Media Companies Foresee No Quick Relief to Slump : Recession: Leading newspaper firms, including Times Mirror, are digging in on the premise that 1992 will be another bad year.

Share
REUTERS

Coming off one of their worst years ever, media companies are not expecting any quick relief from the 1991 advertising decline that has battered the nation’s biggest newspapers and television stations.

“1991 was the toughest year we have had since we went public,” Gannett Co.’s chief financial officer, Douglas McCorkindale, said last week. Now the nation’s largest newspaper company, Gannett sold stock to the public in 1967.
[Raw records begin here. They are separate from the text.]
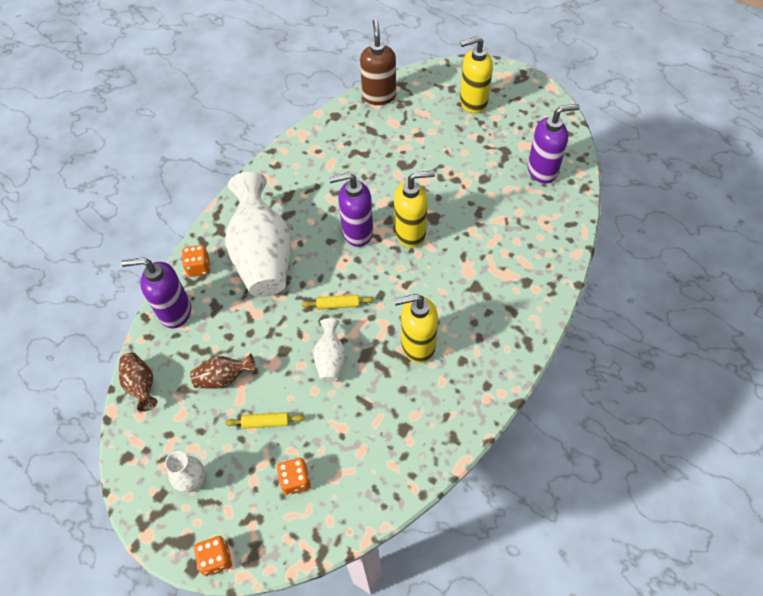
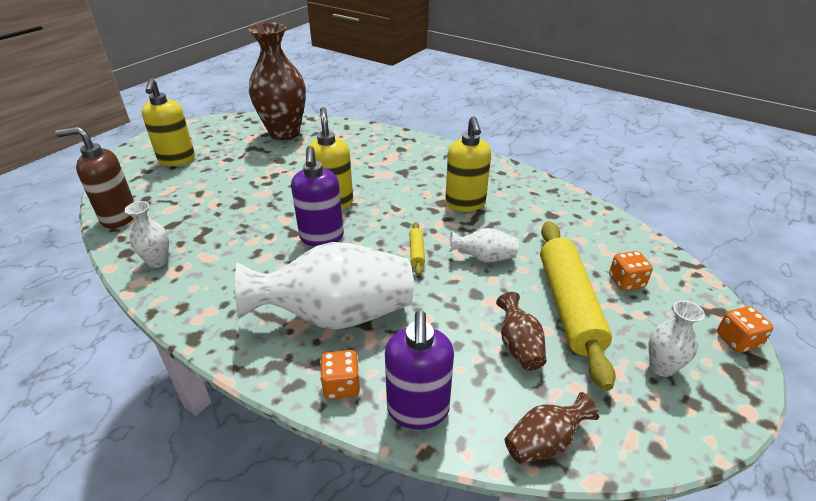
camera: 90 degrees left, 20 degrees down
(266, 422) = (568, 306): yellow rolling pin -> yellow rolling pin, size x2.47
(325, 137) = (158, 261): none -> white vase
(542, 170) = (284, 133): purple soap dispenser -> brown vase

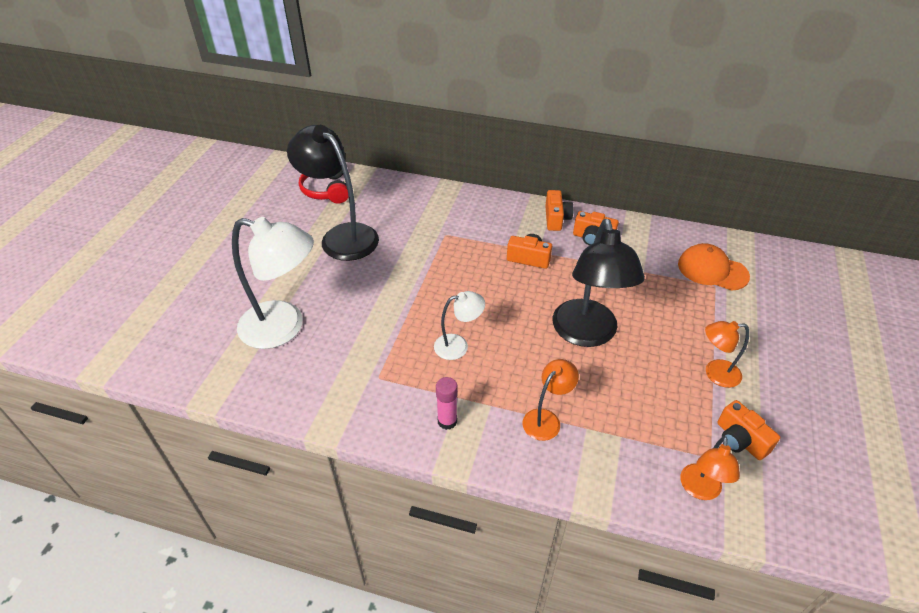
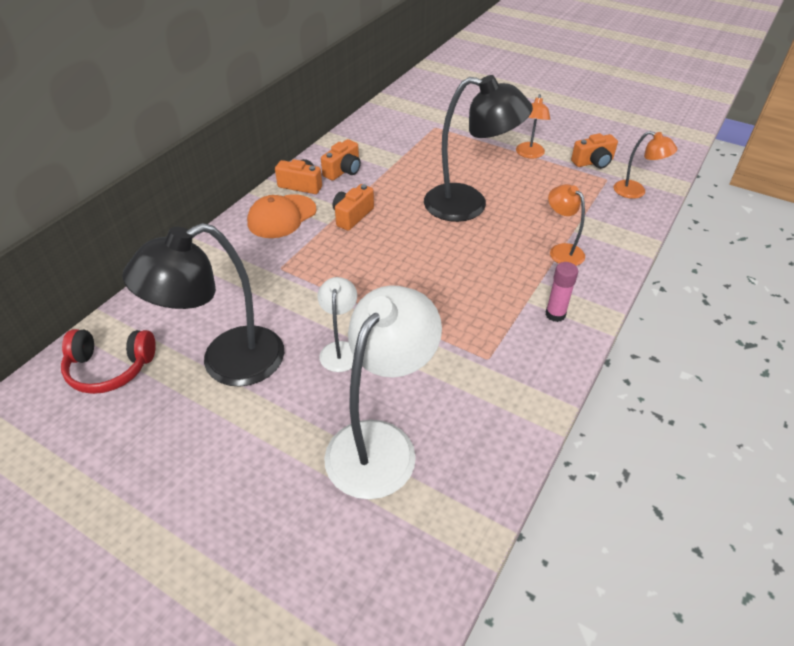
camera: 75 degrees left, 0 degrees up
(458, 345) = (458, 289): white lamp -> white lamp (340, 349)
(712, 270) = (416, 123): orange cap -> orange cap (281, 216)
John Curley, chairman of Gannett, which publishes USA Today and more than 120 other newspapers, said Wall Street analysts’ estimates of the company’s 1992 earnings were too optimistic. “We don’t see much evidence of a recovery,” he said.

Advertisement

Other leading newspaper publishers, including New York Times Co., Times Mirror Co., Tribune Co. and Washington Post Co., are hunkering down in anticipation of flat or down business in 1992. Executives from the companies spoke at an industry financial conference last week.

Cutbacks in advertising weighed heavily on newspapers, magazines, broadcasters and other media companies this year, depressing profits and causing some publishers to offer discounts to lure advertisers.

In addition, the anemic economy has curtailed classified ads for help-wanted and real estate, two longstanding revenue-generators for publications.

Total advertising spending in the United States is expected to fall about 1.5% this year to $126.7 billion, according to Robert Coen, an industry forecaster at McCann-Erickson Worldwide, a leading ad agency.

Ad spending at the nation’s television networks fell 5% in 1991 from 1990, while local TV stations saw a 6.5% decline, he said. Ad spending at magazines fell 4%, radio was down 2% and newspapers were flat.

Only cable television and syndicated shows on broadcast TV saw strong gains. Outside the media, direct-mail advertising and Yellow Pages advertising rose 4%.

Advertisement

The ad slump has hurt earnings at newspapers and other media companies. Net income at Arlington, Va.-based Gannett dropped 21% in the first nine months of the year, to $204.6 million, or $1.34 a share, from $259.7 million, or $1.62 a share.

At the New York Times, chief financial officer David Gorham said classified advertising for the company’s flagship newspaper, as well as its other publications, would drop next year.